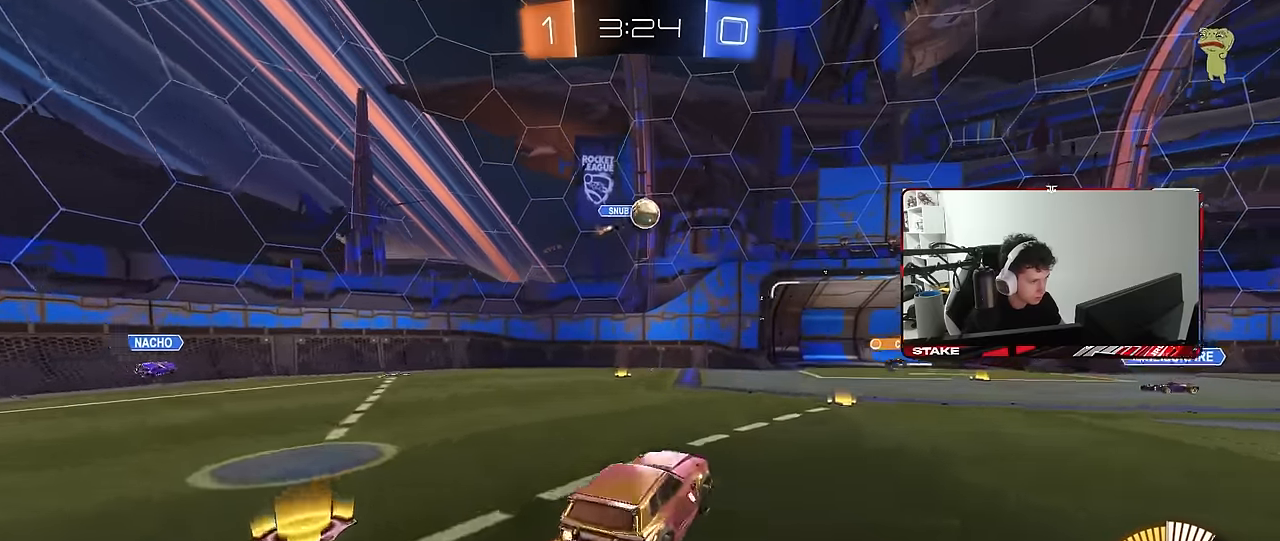
{"keys": [], "mouse": ["left"], "mouse_move": "still", "events": [[17, "d", "up"], [117, "mouse_right", "up"], [117, "s", "up"], [167, "a", "up"], [217, "d", "down"], [250, "w", "down"], [350, "a", "down"], [350, "d", "up"], [350, "w", "up"], [483, "a", "up"]]}
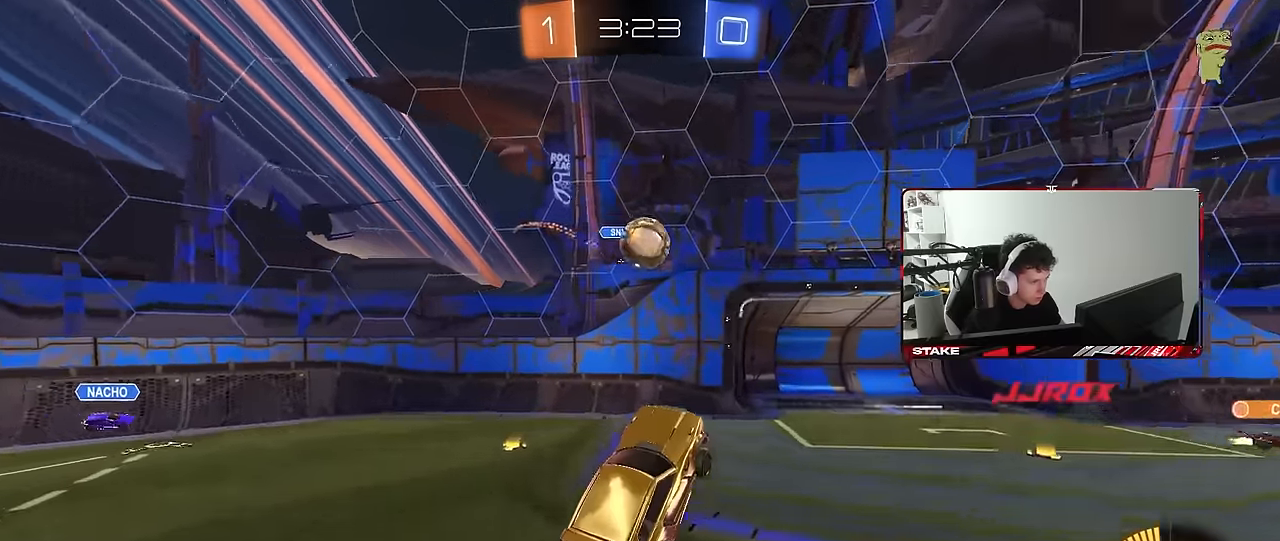
{"keys": ["d", "shift", "w"], "mouse": [], "mouse_move": "still", "events": [[133, "a", "down"], [183, "w", "down"], [267, "a", "up"], [317, "mouse_left", "up"], [317, "mouse_right", "down"], [367, "d", "down"], [367, "shift", "down"], [500, "mouse_right", "up"]]}
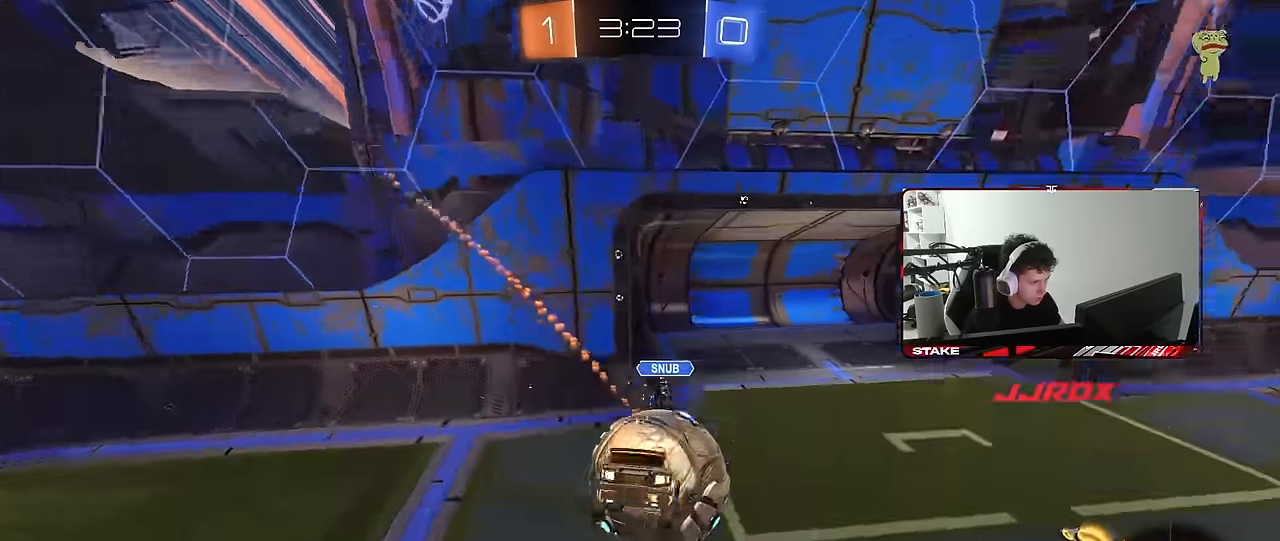
{"keys": ["d", "shift"], "mouse": [], "mouse_move": "still", "events": [[183, "w", "up"], [233, "s", "down"], [433, "s", "up"]]}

▶ **Directions**: Give the listing above again in its entirety and exactly; do not include the pictures.

▶ **Result of this exercise**:
{"keys": [], "mouse": ["left"], "mouse_move": "still", "events": [[17, "d", "up"], [117, "mouse_right", "up"], [117, "s", "up"], [167, "a", "up"], [217, "d", "down"], [250, "w", "down"], [350, "a", "down"], [350, "d", "up"], [350, "w", "up"], [483, "a", "up"]]}
{"keys": ["d", "shift", "w"], "mouse": [], "mouse_move": "still", "events": [[133, "a", "down"], [183, "w", "down"], [267, "a", "up"], [317, "mouse_left", "up"], [317, "mouse_right", "down"], [367, "d", "down"], [367, "shift", "down"], [500, "mouse_right", "up"]]}
{"keys": ["d", "shift"], "mouse": [], "mouse_move": "still", "events": [[183, "w", "up"], [233, "s", "down"], [433, "s", "up"]]}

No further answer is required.